Fixed-income asset managers are doing more than deciding which investments to hold – they’re engaging company leadership to adopt net-zero. Unlike with equities, the money raised by sustainable bonds should be earmarked for specific projects, explains Chawla. As a result, asset managers can analyze a net-zero plan and assess whether it’s going to advance the company’s net-zero goals. This gives asset managers the opportunity to provide guidance to management on how to strengthen their ESG initiatives if it finds their plans are lacking, he adds.
“As active managers of billions of dollars of credit, part of our responsibility is being in touch with the management of those companies, asking the tough questions and looking at the balance sheet,” says Earl Davis, Head of Fixed Income and Money Markets at BMO Global Asset Management. “It’s from there that you start seeing trends and are able to push or influence companies.”
The interactions between asset managers and companies can be notable. When a large Canadian energy company was raising funds for its sustainability initiatives, BMO Global Asset Management engaged with this company to encourage it to adopt stronger net-zero goals.
Making a measurable impact
The Global Impact Investing Network estimates the market for impact funds, which includes sustainable funds, to be about US$1.16 trillion dollars. Sustainable funds seek to invest in companies that are attractive from both a financial return and ESG perspective. The issuance of green bonds, which are financial instruments designed to fund projects that have environmental or climate benefits, have been an important contributor to that growth.
Sustainable bond funds offer an effective way to tap into the green bond market. With these funds, you’re getting access to companies that have used green bonds to affect change for specific projects. They include projects like Brookfield Asset Management’s push to extend the life and increase the capacity at Shepherds Flat, one of the largest onshore wind projects in the U.S. By replacing the existing turbines with longer blades and updated technology the company expects the project will increase its generation capacity of clean energy by about 25 percent per year, or about 400-gigawatt hours. Bell Canada is another example. The telecom recently issued a sustainable linked bond to fund a variety of renewable energy projects to offset its carbon footprint as it upgrades its 5G network.
Taking a long-term view
Asset managers must take a long-term view of the impact of climate change, but the industry is facing pressure to put short-term returns first. Some managers are concerned that the push to net-zero contradicts the goal of providing the best risk-adjusted return. At least one large asset manager has caved to these pressures by pulling out of an investment-industry initiative on climate change, claiming that having a stance on net-zero conflicts with its ability to remain independent.

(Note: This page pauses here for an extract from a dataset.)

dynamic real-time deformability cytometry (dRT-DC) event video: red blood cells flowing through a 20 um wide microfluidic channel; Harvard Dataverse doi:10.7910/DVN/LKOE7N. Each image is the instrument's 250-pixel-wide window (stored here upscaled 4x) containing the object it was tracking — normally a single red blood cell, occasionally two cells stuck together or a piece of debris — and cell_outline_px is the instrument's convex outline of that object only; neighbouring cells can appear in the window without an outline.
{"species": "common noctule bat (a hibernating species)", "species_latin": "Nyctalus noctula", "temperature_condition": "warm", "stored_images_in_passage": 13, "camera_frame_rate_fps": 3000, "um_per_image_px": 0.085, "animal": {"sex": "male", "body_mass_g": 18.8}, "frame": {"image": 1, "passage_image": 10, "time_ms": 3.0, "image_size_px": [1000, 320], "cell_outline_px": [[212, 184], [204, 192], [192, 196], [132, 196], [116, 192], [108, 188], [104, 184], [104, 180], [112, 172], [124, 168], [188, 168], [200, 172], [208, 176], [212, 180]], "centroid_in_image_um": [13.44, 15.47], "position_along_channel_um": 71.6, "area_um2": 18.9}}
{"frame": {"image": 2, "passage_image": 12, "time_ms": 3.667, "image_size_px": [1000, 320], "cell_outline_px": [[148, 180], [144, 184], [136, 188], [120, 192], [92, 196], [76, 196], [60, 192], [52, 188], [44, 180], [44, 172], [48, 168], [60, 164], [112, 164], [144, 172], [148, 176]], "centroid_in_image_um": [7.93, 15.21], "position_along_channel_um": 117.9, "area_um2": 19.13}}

Davis thinks the pushback against net-zero is short-sighted. “When we invest, we invest from a net present value perspective, so from that you look at the cash flows going through in the future,” he says. This perspective doesn’t mean you have to sacrifice returns, he adds, noting that the risk profiles and performance of many sustainable bond funds are similar to conventional bond funds.
The difference comes down to how managers weigh risk. The risks fixed income managers are looking for may not be making headlines today, but if those risks increase in the future, then it could have a material impact on a company’s performance. “Part of our role is to ensure future sustainable financial returns,” he says.
For BMO Global Asset Management’s Davis, it’s about working with the companies to find solutions that make sense and will deliver results. “When you think about net-zero as a whole, no one person or institution could do it on their own,” he says. “This has to be a global effort.”